After Bay Area residents went to bed having heard that two wayward humpback whales were near Tiburon, they woke up to find the leviathans were long gone Wednesday morning. The now-famous mother and calf, Delta and Dawn, were assumed to have made it to the Pacific Ocean on Tuesday night after searches Wednesday in the Bay and on the open ocean were fruitless, search officials said.
The last official sighting of the whales was at sunset Tuesday, four miles south of the Richmond-San Rafael Bridge, east of Tiburon. The whales were swimming toward the ocean and against the tide, Coast Guard officials said.

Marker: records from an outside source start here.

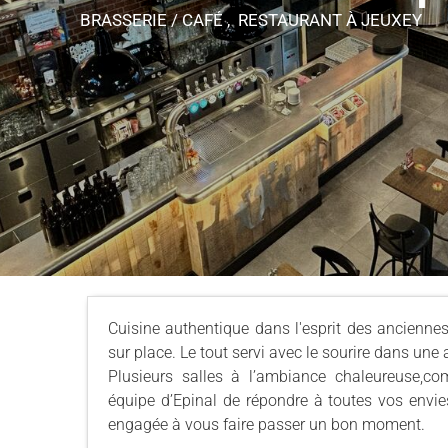
BRASSERIE / CAFÉ , RESTAURANT
À JEUXEY
Cuisine authentique dans l'esprit des ancienne
sur place. Le tout servi avec le sourire dans une
Plusieurs salles à l’ambiance chaleureuse,co
équipe d’Epinal de répondre à toutes vos envie
engagée à vous faire passer un bon moment.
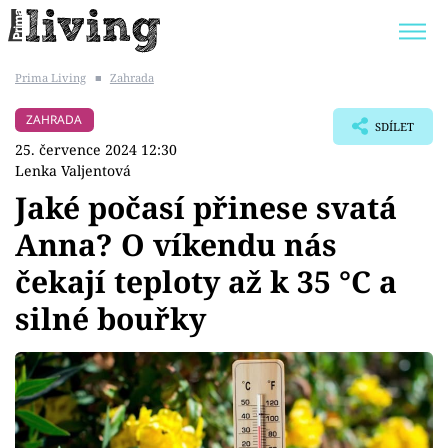
Prima Living
■
Zahrada
Trendy:
JAK UŠETŘIT
POKOJOVÉ KVĚTINY
ZAHRADA
SDÍLET
BYDLENÍ SLAVNÝCH
ZAHRADA
25. července 2024 12:30
Lenka Valjentová
Jaké počasí přinese svatá
Anna? O víkendu nás
Témata
čekají teploty až k 35 °C a
Bydlení
silné bouřky
Zahrada
Design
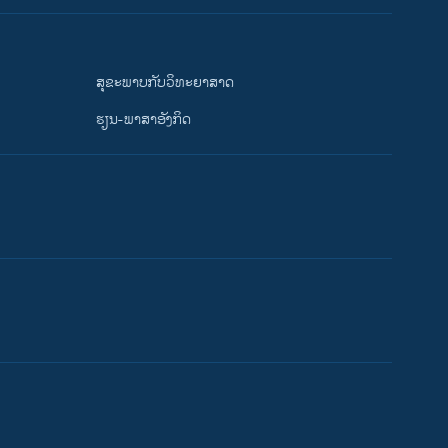
ສຸຂະພາບກັບວິທະຍາສາດ
ຮຽນ-ພາສາອັງກິດ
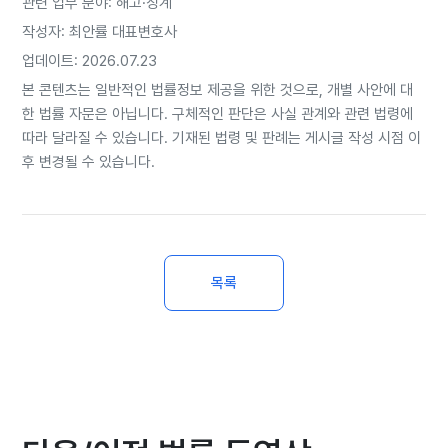
관련 업무 분야: 해고·징계
용 대상이 아니라며 사건을 '각하' 처분함.
● 중앙노동위원회의 판단: 이에 불복한 갑 씨가 재심을 신청했으나
작성자: 최안률 대표변호사
이 역시 기소유예하듯 기각됨.
업데이트: 2026.07.23
결국 갑 씨는 사법부의 판단을 받기 위해 정식 행정소송을 제기했습니
본 콘텐츠는 일반적인 법률정보 제공을 위한 것으로, 개별 사안에 대
다. 갑 씨는 여론조사, 정치 컨설팅, 마케팅 등의 사업을 영위하는 B 사
한 법률 자문은 아닙니다. 구체적인 판단은 사실 관계와 관련 법령에
의 대표 '을 씨'가 자기가 근무하던 A 사까지 사실상 독점 경영하고 있
따라 달라질 수 있습니다. 기재된 법령 및 판례는 게시글 작성 시점 이
다고 주장했습니다. 두 회사는 명목상 서류로만 분리되어 있을 뿐, 경
후 변경될 수 있습니다.
영상 일체를 이루며 유기적으로 소통하는 하나의 사업장이라는 폭로
였습니다. 실제로 과거 A 사의 대표는 B 사의 감사를 지냈고, 을 씨 역
시 A 사의 사내이사를 역임하는 등 인적 교류 흔적이 명백했습니다.
[03. 행정법원의 반전 판단: 형식이 아닌 '경영상 일체'가 핵심]
서울행정법원 재판부는 노동위원회의 결정을 뒤집고 근로자 갑 씨의
손을 들어주었습니다. B 사와 A 사가 비록 등기부등본상 별개의 독립
목록
된 법인격을 취하고 있더라도, 실질적으로는 경영상의 일체를 이루고
있으므로 근로기준법 제11조가 가리키는 '하나의 사업 또는 사업장'에
해당한다고 전격 판시한 것입니다.
재판부가 밝힌 근로기준법 제11조의 입법 취지
근로기준법이 상시 5명 이상의 근로자를 사용하는 사업장으로 적용
범위를 제한한 것은, 모든 법적 규제를 준수할 재정적·행정적 여건을
갖추지 못한 영세 사업장에게 과도한 부담을 지우는 부작용을 막기 위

Their departure brings to an end a nationwide infatuation not seen since “Humphrey” the humpback whale showed up near Rio Vista in 1985. Their active and unpredictable stay in the Bay Area allowed scientists to study the whales in close proximity, something that is extremely rare due to the animals’ nature.

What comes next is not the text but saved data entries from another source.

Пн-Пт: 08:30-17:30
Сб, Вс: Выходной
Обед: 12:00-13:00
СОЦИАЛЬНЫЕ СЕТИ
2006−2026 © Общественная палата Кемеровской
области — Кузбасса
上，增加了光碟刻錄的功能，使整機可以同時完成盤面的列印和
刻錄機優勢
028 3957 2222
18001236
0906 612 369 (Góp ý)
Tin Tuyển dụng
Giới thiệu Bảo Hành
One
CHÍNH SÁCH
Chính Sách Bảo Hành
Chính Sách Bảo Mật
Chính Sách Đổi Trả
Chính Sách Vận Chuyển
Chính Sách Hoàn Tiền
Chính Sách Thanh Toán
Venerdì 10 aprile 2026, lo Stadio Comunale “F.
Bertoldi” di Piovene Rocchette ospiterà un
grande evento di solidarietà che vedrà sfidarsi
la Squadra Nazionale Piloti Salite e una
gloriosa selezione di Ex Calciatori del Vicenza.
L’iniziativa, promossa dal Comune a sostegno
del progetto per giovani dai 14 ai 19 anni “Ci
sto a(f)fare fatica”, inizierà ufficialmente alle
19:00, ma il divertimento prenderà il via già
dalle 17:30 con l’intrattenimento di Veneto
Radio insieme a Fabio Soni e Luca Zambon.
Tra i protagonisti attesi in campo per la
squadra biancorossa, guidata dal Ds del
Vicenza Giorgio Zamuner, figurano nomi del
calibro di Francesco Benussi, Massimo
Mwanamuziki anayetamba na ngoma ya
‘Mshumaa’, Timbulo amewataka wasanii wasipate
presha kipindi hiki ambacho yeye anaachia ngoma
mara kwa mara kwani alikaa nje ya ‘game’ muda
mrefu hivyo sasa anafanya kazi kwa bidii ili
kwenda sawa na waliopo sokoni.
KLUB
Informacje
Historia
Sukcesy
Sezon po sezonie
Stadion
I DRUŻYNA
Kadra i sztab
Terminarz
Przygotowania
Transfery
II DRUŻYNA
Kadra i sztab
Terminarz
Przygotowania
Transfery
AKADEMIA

Sarah Wilkin, a marine mammal biologist with the National Oceanic and Atmospheric Administration, said scientists were able to study such things as the whales’ behaviors, activities, breathing rate and movements.
“One thing that’s been kind of curious is their movements in relation to the tides and currents,” Wilkin said.
Marine biologists were able to come away with biopsies from both animals — the results of which should be available today — and skin scrapes, Wilkin said. Both should provide more insight into the health of the whales.
Sightings began May 9, but authorities began taking serious note of the humpbacks May 13 when the Solano County Sheriff’s Department received reports of two whales in the Sacramento-San Joaquin River Delta near Rio Vista.
Delta and Dawn ventured much further inland than Humphrey, swimming some 90 miles from the Golden Gate Bridge to a turn basin near the Port of Sacramento. Rescuers tried different tactics to reverse the whales’ course: playing humpback whale songs and killer whale noises, banging pipes and spraying fire hoses.
The whales finally began their journey back out to sea May 20, stopping occasionally at area bridges before presumably swimming under the Golden Gate Bridge on Tuesday night under cover of darkness.